**Prompt:** Apart from the pictures, every part of the records below gets retyped exactly.

**Available data:**

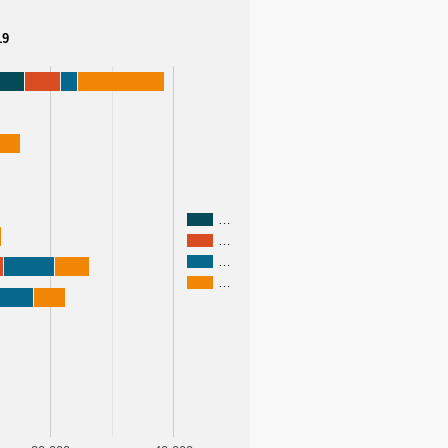
19
…
…
…
…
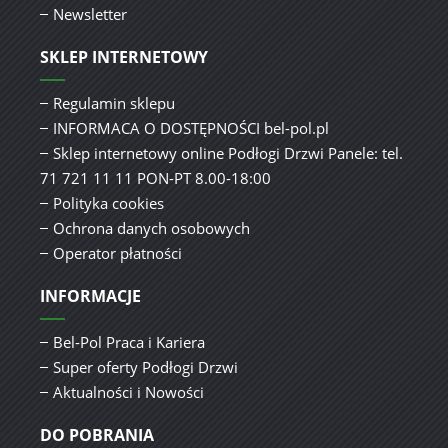
Newsletter
SKLEP INTERNETOWY
Regulamin sklepu
INFORMACA O DOSTĘPNOŚCI bel-pol.pl
Sklep internetowy online Podłogi Drzwi Panele: tel.
71 721 11 11 PON-PT 8.00-18:00
Polityka cookies
Ochrona danych osobowych
Operator płatności
INFORMACJE
Bel-Pol Praca i Kariera
Super oferty Podłogi Drzwi
Aktualności i Nowości
DO POBRANIA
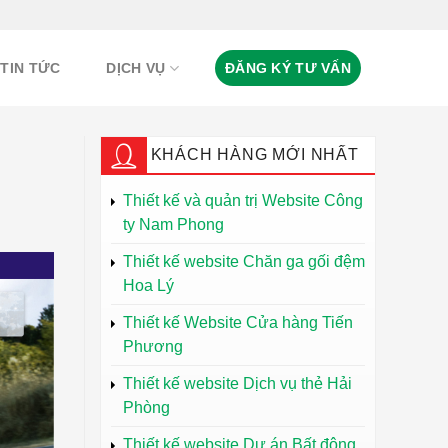
TIN TỨC
DỊCH VỤ
ĐĂNG KÝ TƯ VẤN
KHÁCH HÀNG MỚI NHẤT
Thiết kế và quản trị Website Công
ty Nam Phong
Thiết kế website Chăn ga gối đệm
Hoa Lý
Thiết kế Website Cửa hàng Tiến
Phương
Thiết kế website Dịch vụ thẻ Hải
Phòng
Thiết kế website Dự án Bất động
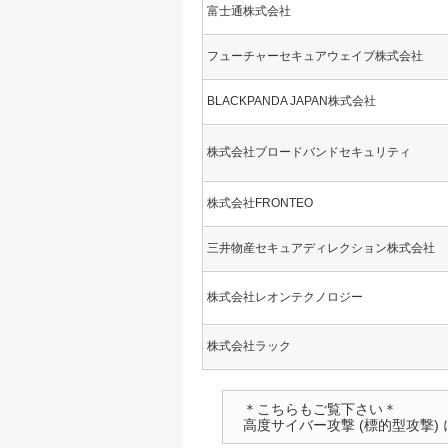
富士通株式会社
フューチャーセキュアウェイブ株式会社
BLACKPANDA JAPAN株式会社
株式会社ブロードバンドセキュリティ
株式会社FRONTEO
三井物産セキュアディレクション株式会社
株式会社レオンテクノロジー
株式会社ラック
＊こちらもご覧下さい＊
高度サイバー攻撃 (標的型攻撃) 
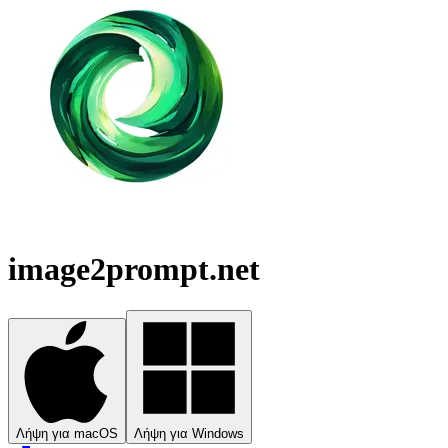
image2prompt.net
Λήψη για macOS
Λήψη για Windows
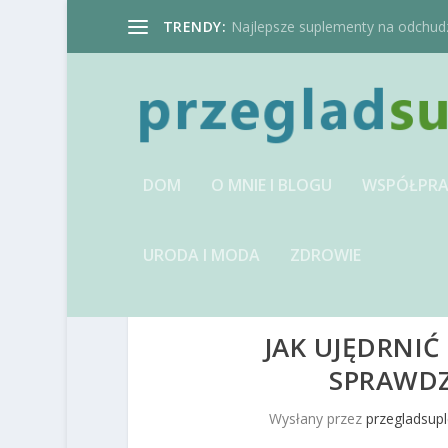
TRENDY:
Najlepsze suplementy na odchudzan
DOM
O MNIE I BLOGU
WSPÓŁPRA
URODA I MODA
ZDROWIE
JAK UJĘDRNI
SPRAWDZ
Wysłany przez
przegladsup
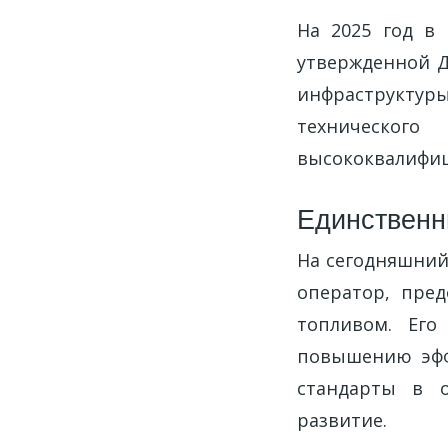
На 2025 год в
утвержденной 
инфраструктуры
техническог
высококвалифиц
Единственн
На сегодняшний
оператор, пре
топливом. Его
повышению эфф
стандарты в о
развитие.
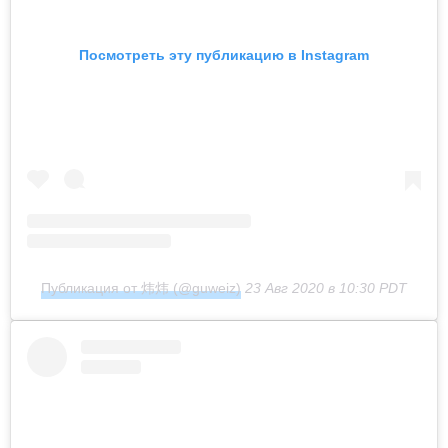
Посмотреть эту публикацию в Instagram
Публикация от 炜炜 (@guweiz)
23 Авг 2020 в 10:30 PDT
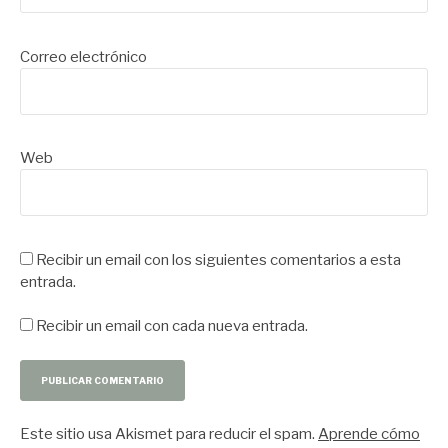
Correo electrónico
Web
Recibir un email con los siguientes comentarios a esta
entrada.
Recibir un email con cada nueva entrada.
Este sitio usa Akismet para reducir el spam.
Aprende cómo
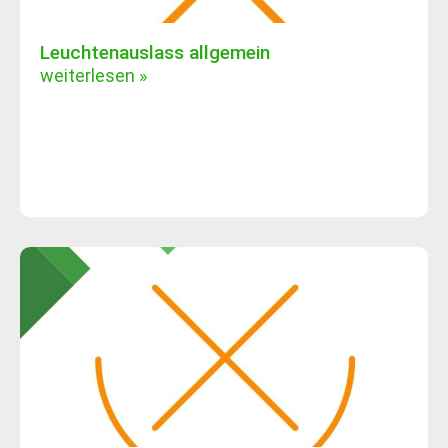
Leuchtenauslass allgemein
weiterlesen »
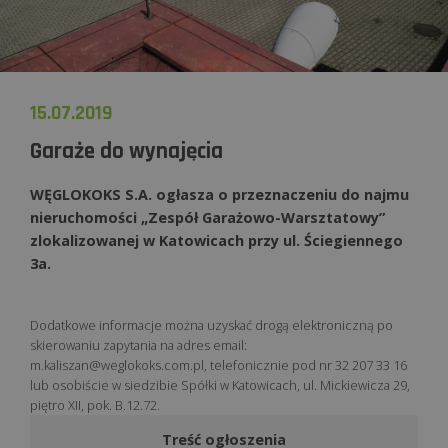
15.07.2019
Garaże do wynajęcia
WĘGLOKOKS S.A. ogłasza o przeznaczeniu do najmu
nieruchomości „Zespół Garażowo-Warsztatowy”
zlokalizowanej w Katowicach przy ul. Ściegiennego
3a.
Dodatkowe informacje można uzyskać drogą elektroniczną po
skierowaniu zapytania na adres email:
m.kaliszan@weglokoks.com.pl
, telefonicznie pod nr 32 207 33 16
lub osobiście w siedzibie Spółki w Katowicach, ul. Mickiewicza 29,
piętro XII, pok. B.12.72.
Treść ogłoszenia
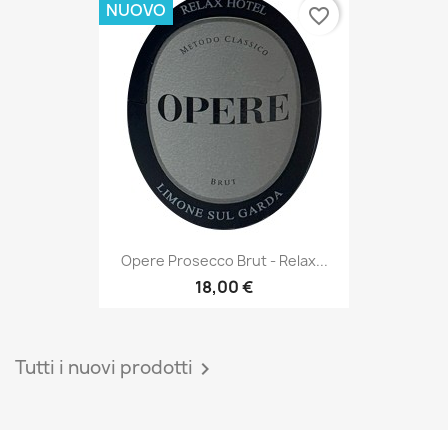
NUOVO
favorite_border
Opere Prosecco Brut - Relax...
18,00 €
Tutti i nuovi prodotti

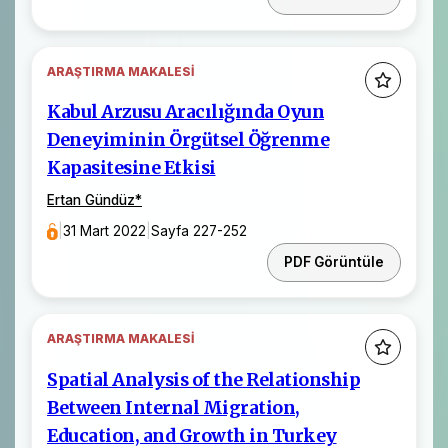
ARAŞTIRMA MAKALESI
Kabul Arzusu Aracılığında Oyun
Deneyiminin Örgütsel Öğrenme
Kapasitesine Etkisi
Ertan Gündüz
*
|
31 Mart 2022
|
Sayfa 227-252
PDF Görüntüle
ARAŞTIRMA MAKALESI
Spatial Analysis of the Relationship
Between Internal Migration,
Education, and Growth in Turkey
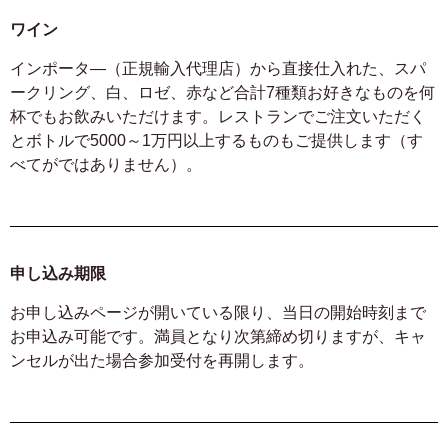
ワイン
インポータ―（正規輸入代理店）から直接仕入れた、スパ
ークリング、白、ロゼ、赤など合計7種類お好きなものを何
杯でもお飲みいただけます。レストランでご注文いただく
とボトルで5000～1万円以上するものもご提供します（す
べてがではありません）。
申し込み期限
お申し込みページが開いている限り、当日の開始時刻まで
お申込み可能です。満員となり次第締め切りますが、キャ
ンセルが出た場合参加受付を再開します。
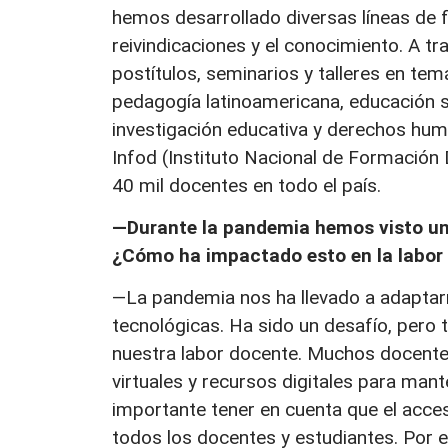
hemos desarrollado diversas líneas de 
reivindicaciones y el conocimiento. A t
postítulos, seminarios y talleres en te
pedagogía latinoamericana, educación se
investigación educativa y derechos hu
Infod (Instituto Nacional de Formación
40 mil docentes en todo el país.
—Durante la pandemia hemos visto un 
¿Cómo ha impactado esto en la labor
—La pandemia nos ha llevado a adaptar
tecnológicas. Ha sido un desafío, pero
nuestra labor docente. Muchos docentes
virtuales y recursos digitales para mant
importante tener en cuenta que el acces
todos los docentes y estudiantes. Por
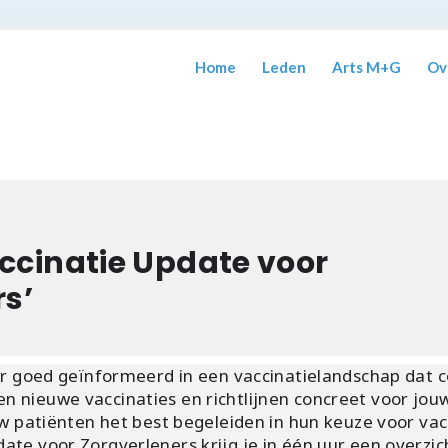
Home
Leden
Arts M+G
Ov
ccinatie Update voor
rs’
ner goed geïnformeerd in een vaccinatielandschap dat c
 nieuwe vaccinaties en richtlijnen concreet voor jouw
ouw patiënten het best begeleiden in hun keuze voor vac
ate voor Zorgverleners krijg je in één uur een overzic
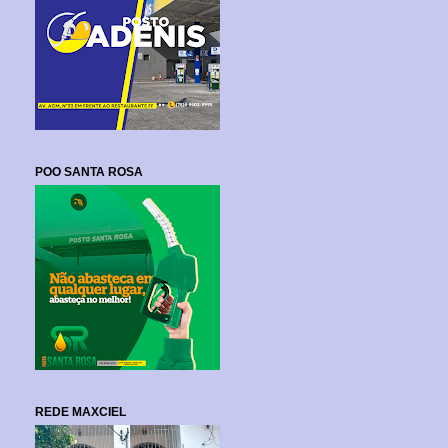
POO SANTA ROSA
REDE MAXCIEL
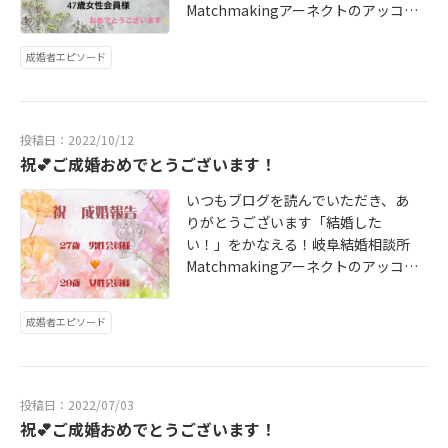
Matchmakingアーネクトのアッコ
です♪Kさん、Hさんご成婚おめでと
うございます！またお会いできるこ
成婚者エピソード
と、楽しみにしています♪2人のエピ
ソードはホームページ内「ご成婚者
様の声」から婚活が初めての方でも
投稿日：2022/10/12
安心のアットホームな結婚相談所Ma
祝💕ご成婚おめでとうございます！
tchmakingアーネクト会員様のサポ
ートには自信がありますお気軽にお
いつもブログを読んでいただき、あ
問い合わせお待ちしておりますお1人
りがとうございます「結婚した
お1人のお問合わせにしっかりと目を
い！」をかなえる！岐阜結婚相談所
通してお返事をさせていただきます
Matchmakingアーネクトのアッコ
※お電話での対応も可※無料出張カ
です♪27歳男性会員様と29歳女性会
ウンセリング対応（岐阜市、大垣
員様ご成婚おめでとうございます男
市、瑞穂市、関市、各務原市、美濃
成婚者エピソード
性がストレートに気持ちを伝えてい
加茂市など岐阜県全域、愛知県、三
く事ができたことで、成婚までいく
重県）※オンライン婚活対応（全国
ことができました詳しくは・・・ご
対応可）岐阜の婚活・婚活パーティ
成婚者様の声で↓ http://www.a-nec
ーはMatchmakingアーネクトにお
投稿日：2022/07/03
t.jp/voice 婚活が初めての方でも安
祝💕ご成婚おめでとうございます！
任せください*********************
心のアットホームな結婚相談所Matc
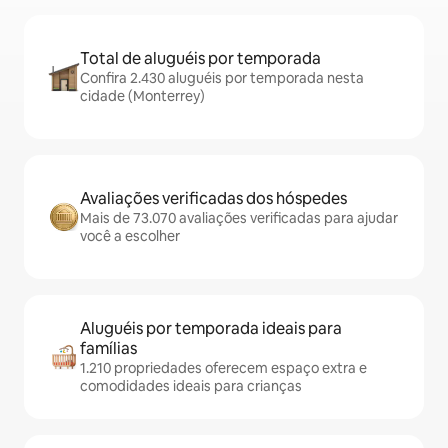
Total de aluguéis por temporada
Confira 2.430 aluguéis por temporada nesta
cidade (Monterrey)
Avaliações verificadas dos hóspedes
Mais de 73.070 avaliações verificadas para ajudar
você a escolher
Aluguéis por temporada ideais para
famílias
1.210 propriedades oferecem espaço extra e
comodidades ideais para crianças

**Response box:**
19
…
…
…
…
Newsletter
SKLEP INTERNETOWY
Regulamin sklepu
INFORMACA O DOSTĘPNOŚCI bel-pol.pl
Sklep internetowy online Podłogi Drzwi Panele: tel.
71 721 11 11 PON-PT 8.00-18:00
Polityka cookies
Ochrona danych osobowych
Operator płatności
INFORMACJE
Bel-Pol Praca i Kariera
Super oferty Podłogi Drzwi
Aktualności i Nowości
DO POBRANIA
TIN TỨC
DỊCH VỤ
ĐĂNG KÝ TƯ VẤN
KHÁCH HÀNG MỚI NHẤT
Thiết kế và quản trị Website Công
ty Nam Phong
Thiết kế website Chăn ga gối đệm
Hoa Lý
Thiết kế Website Cửa hàng Tiến
Phương
Thiết kế website Dịch vụ thẻ Hải
Phòng
Thiết kế website Dự án Bất động
富士通株式会社
フューチャーセキュアウェイブ株式会社
BLACKPANDA JAPAN株式会社
株式会社ブロードバンドセキュリティ
株式会社FRONTEO
三井物産セキュアディレクション株式会社
株式会社レオンテクノロジー
株式会社ラック
＊こちらもご覧下さい＊
高度サイバー攻撃 (標的型攻撃) 
image2prompt.net
Λήψη για macOS
Λήψη για Windows
TRENDY:
Najlepsze suplementy na odchudzan
DOM
O MNIE I BLOGU
WSPÓŁPRA
URODA I MODA
ZDROWIE
JAK UJĘDRNI
SPRAWDZ
Wysłany przez
przegladsup
На 2025 год в
утвержденной 
инфраструктуры
техническог
высококвалифиц
Единственн
На сегодняшний
оператор, пре
топливом. Его
повышению эфф
стандарты в о
развитие.
Посмотреть эту публикацию в Instagram
Публикация от 炜炜 (@guweiz)
23 Авг 2020 в 10:30 PDT
Correo electrónico
Web
Recibir un email con los siguientes comentarios a esta
entrada.
Recibir un email con cada nueva entrada.
Este sitio usa Akismet para reducir el spam.
Aprende cómo
Leuchtenauslass allgemein
weiterlesen »
15.07.2019
Garaże do wynajęcia
WĘGLOKOKS S.A. ogłasza o przeznaczeniu do najmu
nieruchomości „Zespół Garażowo-Warsztatowy”
zlokalizowanej w Katowicach przy ul. Ściegiennego
3a.
Dodatkowe informacje można uzyskać drogą elektroniczną po
skierowaniu zapytania na adres email:
m.kaliszan@weglokoks.com.pl
, telefonicznie pod nr 32 207 33 16
lub osobiście w siedzibie Spółki w Katowicach, ul. Mickiewicza 29,
piętro XII, pok. B.12.72.
Treść ogłoszenia
NUOVO
favorite_border
Opere Prosecco Brut - Relax...
18,00 €
Tutti i nuovi prodotti

ARAŞTIRMA MAKALESI
Kabul Arzusu Aracılığında Oyun
Deneyiminin Örgütsel Öğrenme
Kapasitesine Etkisi
Ertan Gündüz
*
|
31 Mart 2022
|
Sayfa 227-252
PDF Görüntüle
ARAŞTIRMA MAKALESI
Spatial Analysis of the Relationship
Between Internal Migration,
Education, and Growth in Turkey
ワイン
インポータ―（正規輸入代理店）から直接仕入れた、スパ
ークリング、白、ロゼ、赤など合計7種類お好きなものを何
杯でもお飲みいただけます。レストランでご注文いただく
とボトルで5000～1万円以上するものもご提供します（す
べてがではありません）。
申し込み期限
お申し込みページが開いている限り、当日の開始時刻まで
お申込み可能です。満員となり次第締め切りますが、キャ
ンセルが出た場合参加受付を再開します。
hemos desarrollado diversas líneas de 
reivindicaciones y el conocimiento. A t
postítulos, seminarios y talleres en te
pedagogía latinoamericana, educación se
investigación educativa y derechos hu
Infod (Instituto Nacional de Formación
40 mil docentes en todo el país.
—Durante la pandemia hemos visto un 
¿Cómo ha impactado esto en la labor
—La pandemia nos ha llevado a adaptar
tecnológicas. Ha sido un desafío, pero
nuestra labor docente. Muchos docentes
virtuales y recursos digitales para mant
importante tener en cuenta que el acces
todos los docentes y estudiantes. Por
Home
Leden
Arts M+G
Ov
ccinatie Update voor
rs’
ner goed geïnformeerd in een vaccinatielandschap dat c
 nieuwe vaccinaties en richtlijnen concreet voor jouw
ouw patiënten het best begeleiden in hun keuze voor vac
ate voor Zorgverleners krijg je in één uur een overzic
POO SANTA ROSA
REDE MAXCIEL
Matchmakingアーネクトのアッコ
です♪Kさん、Hさんご成婚おめでと
うございます！またお会いできるこ
成婚者エピソード
と、楽しみにしています♪2人のエピ
ソードはホームページ内「ご成婚者
様の声」から婚活が初めての方でも
投稿日：2022/10/12
安心のアットホームな結婚相談所Ma
祝💕ご成婚おめでとうございます！
tchmakingアーネクト会員様のサポ
ートには自信がありますお気軽にお
いつもブログを読んでいただき、あ
問い合わせお待ちしておりますお1人
りがとうございます「結婚した
お1人のお問合わせにしっかりと目を
い！」をかなえる！岐阜結婚相談所
通してお返事をさせていただきます
Matchmakingアーネクトのアッコ
※お電話での対応も可※無料出張カ
です♪27歳男性会員様と29歳女性会
ウンセリング対応（岐阜市、大垣
員様ご成婚おめでとうございます男
市、瑞穂市、関市、各務原市、美濃
成婚者エピソード
性がストレートに気持ちを伝えてい
加茂市など岐阜県全域、愛知県、三
く事ができたことで、成婚までいく
重県）※オンライン婚活対応（全国
ことができました詳しくは・・・ご
対応可）岐阜の婚活・婚活パーティ
成婚者様の声で↓ http://www.a-nec
ーはMatchmakingアーネクトにお
投稿日：2022/07/03
t.jp/voice 婚活が初めての方でも安
祝💕ご成婚おめでとうございます！
任せください*********************
心のアットホームな結婚相談所Matc
Total de aluguéis por temporada
Confira 2.430 aluguéis por temporada nesta
cidade (Monterrey)
Avaliações verificadas dos hóspedes
Mais de 73.070 avaliações verificadas para ajudar
você a escolher
Aluguéis por temporada ideais para
famílias
1.210 propriedades oferecem espaço extra e
comodidades ideais para crianças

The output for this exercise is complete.